Start of DATASET CONTENT

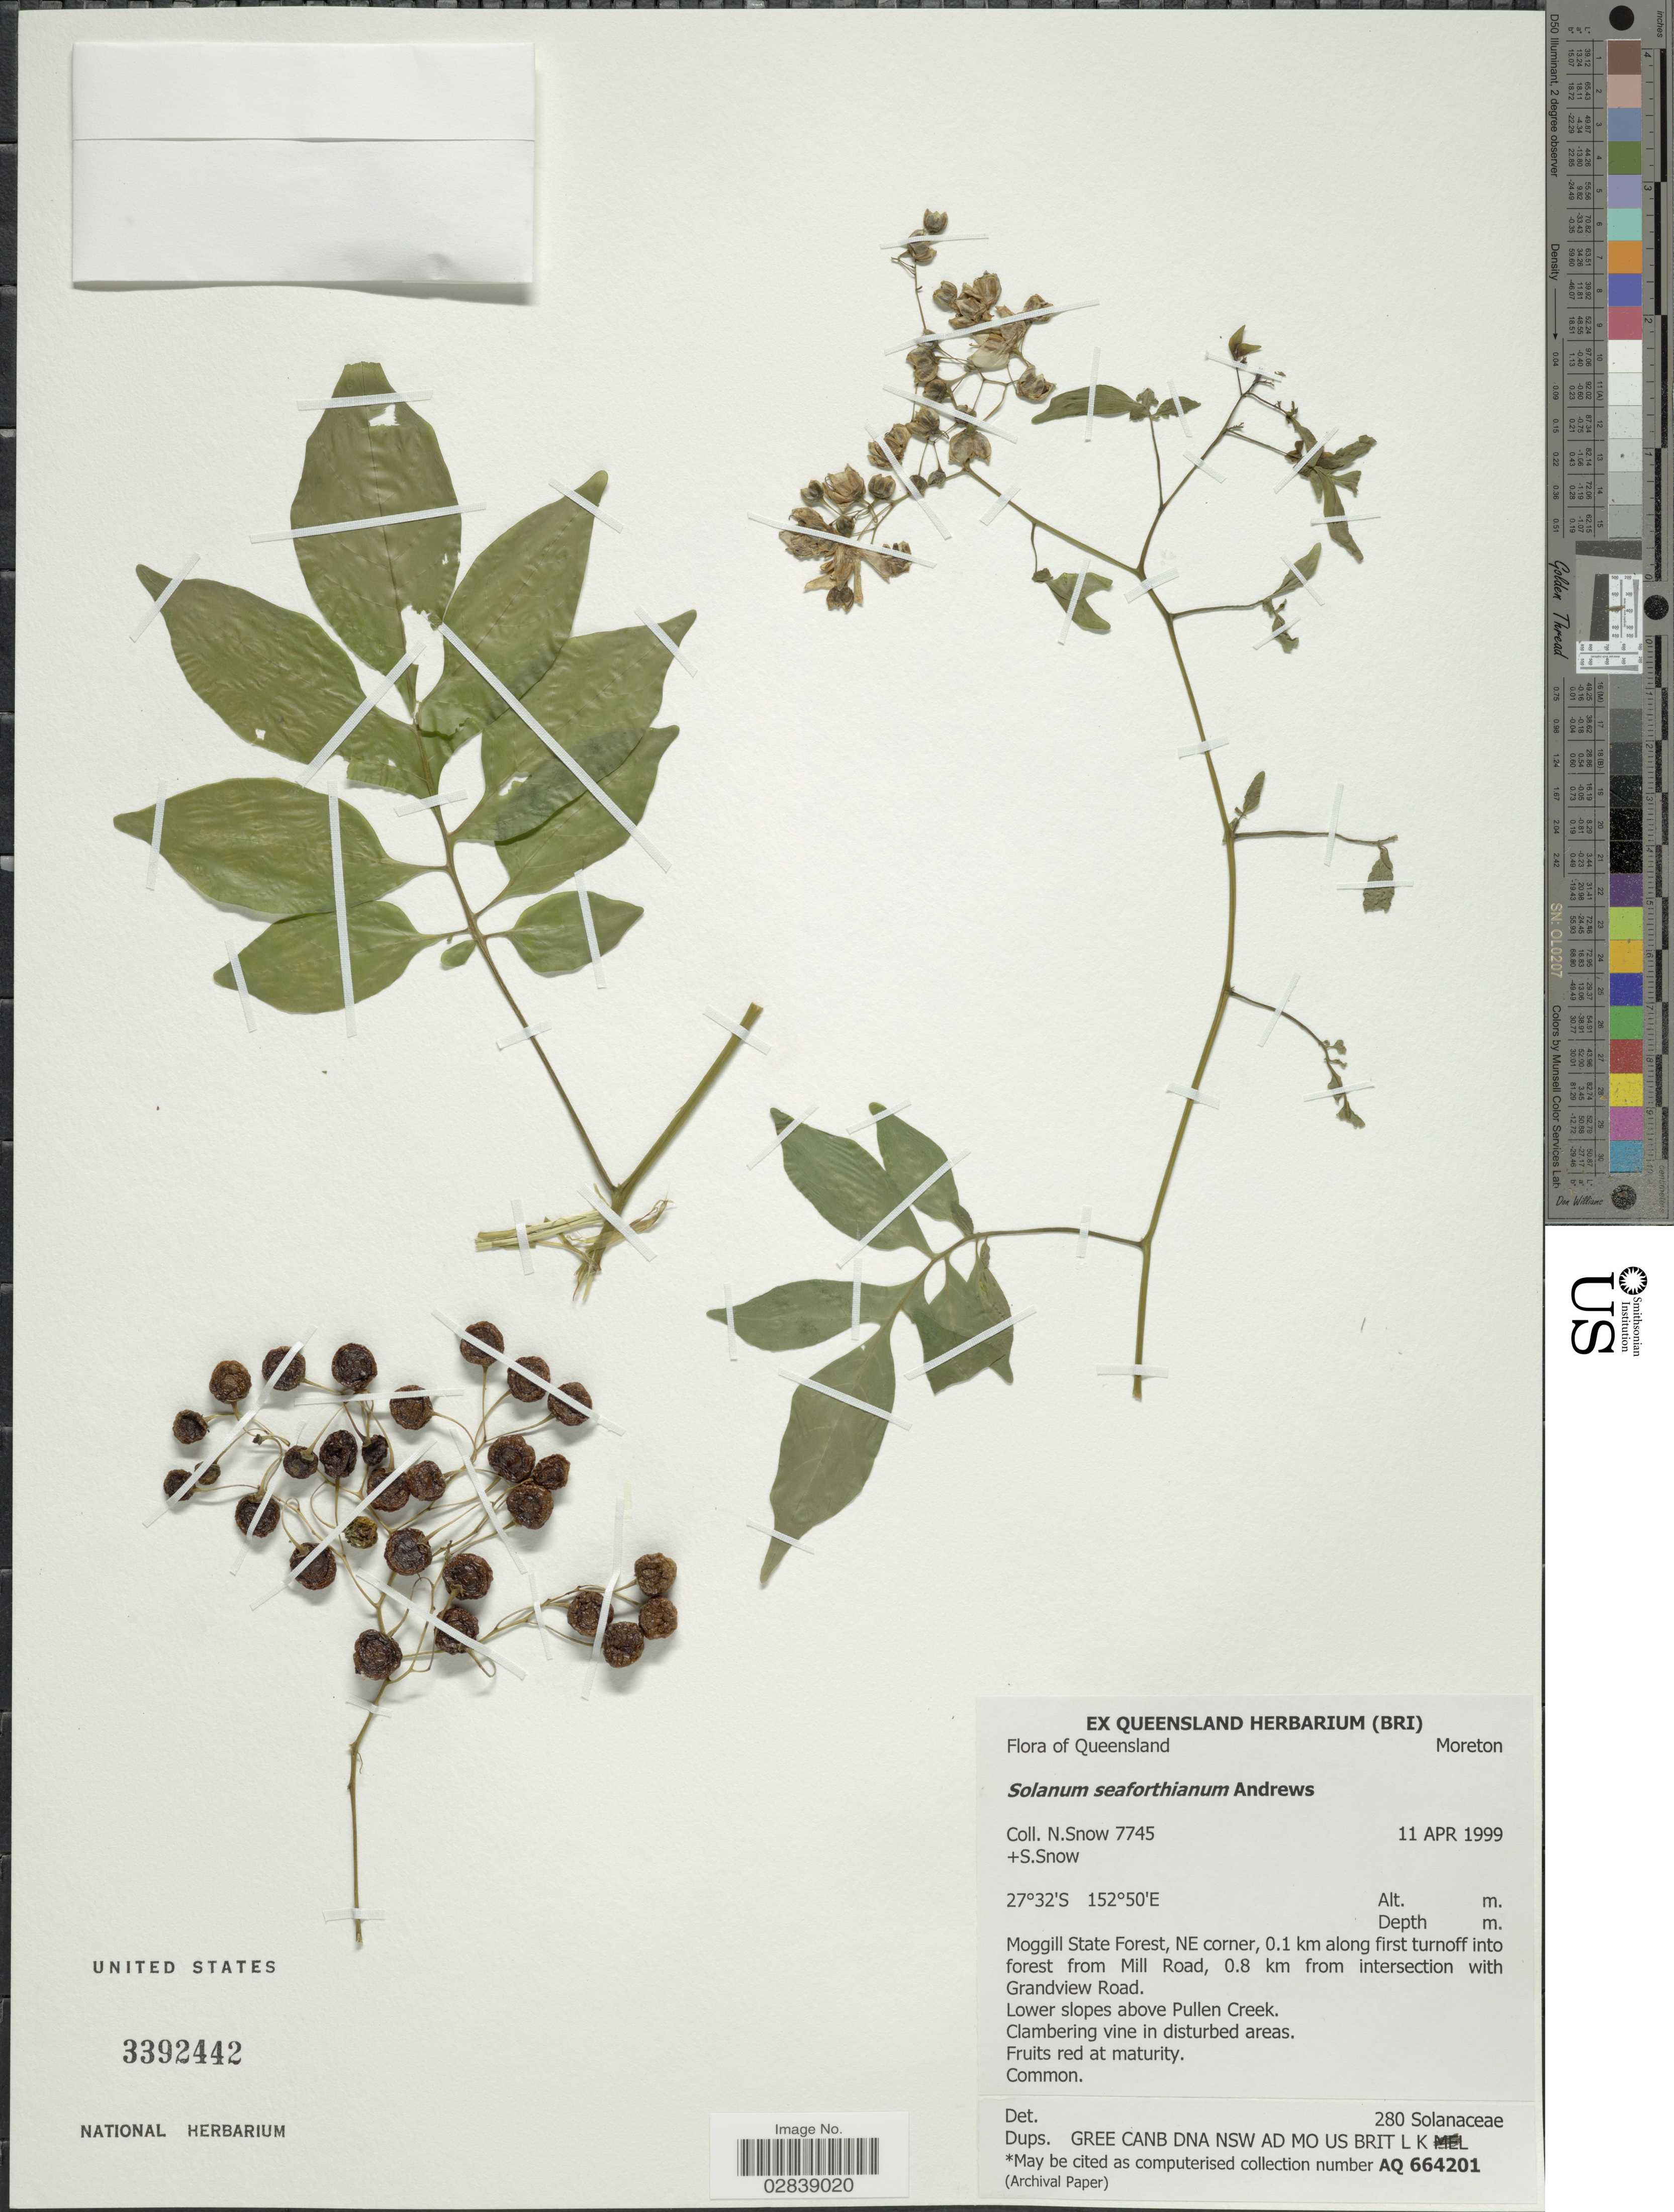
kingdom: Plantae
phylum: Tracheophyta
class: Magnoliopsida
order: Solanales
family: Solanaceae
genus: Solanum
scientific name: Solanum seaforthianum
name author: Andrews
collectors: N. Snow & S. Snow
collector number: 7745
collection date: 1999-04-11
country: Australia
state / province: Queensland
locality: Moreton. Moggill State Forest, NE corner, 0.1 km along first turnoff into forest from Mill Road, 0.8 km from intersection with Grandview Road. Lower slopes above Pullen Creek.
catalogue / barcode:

End of DATASET CONTENT

§ GIVEN REQUEST
Convert every line of the rows above into a JSON list of strings, with one string per line and no strings for blank lines. Leave the pictures out of the answer.

§ RESULT OF THE TASK
[
  "kingdom: Plantae",
  "phylum: Tracheophyta",
  "class: Magnoliopsida",
  "order: Solanales",
  "family: Solanaceae",
  "genus: Solanum",
  "scientific name: Solanum seaforthianum",
  "name author: Andrews",
  "collectors: N. Snow & S. Snow",
  "collector number: 7745",
  "collection date: 1999-04-11",
  "country: Australia",
  "state / province: Queensland",
  "locality: Moreton. Moggill State Forest, NE corner, 0.1 km along first turnoff into forest from Mill Road, 0.8 km from intersection with Grandview Road. Lower slopes above Pullen Creek.",
  "catalogue / barcode:"
]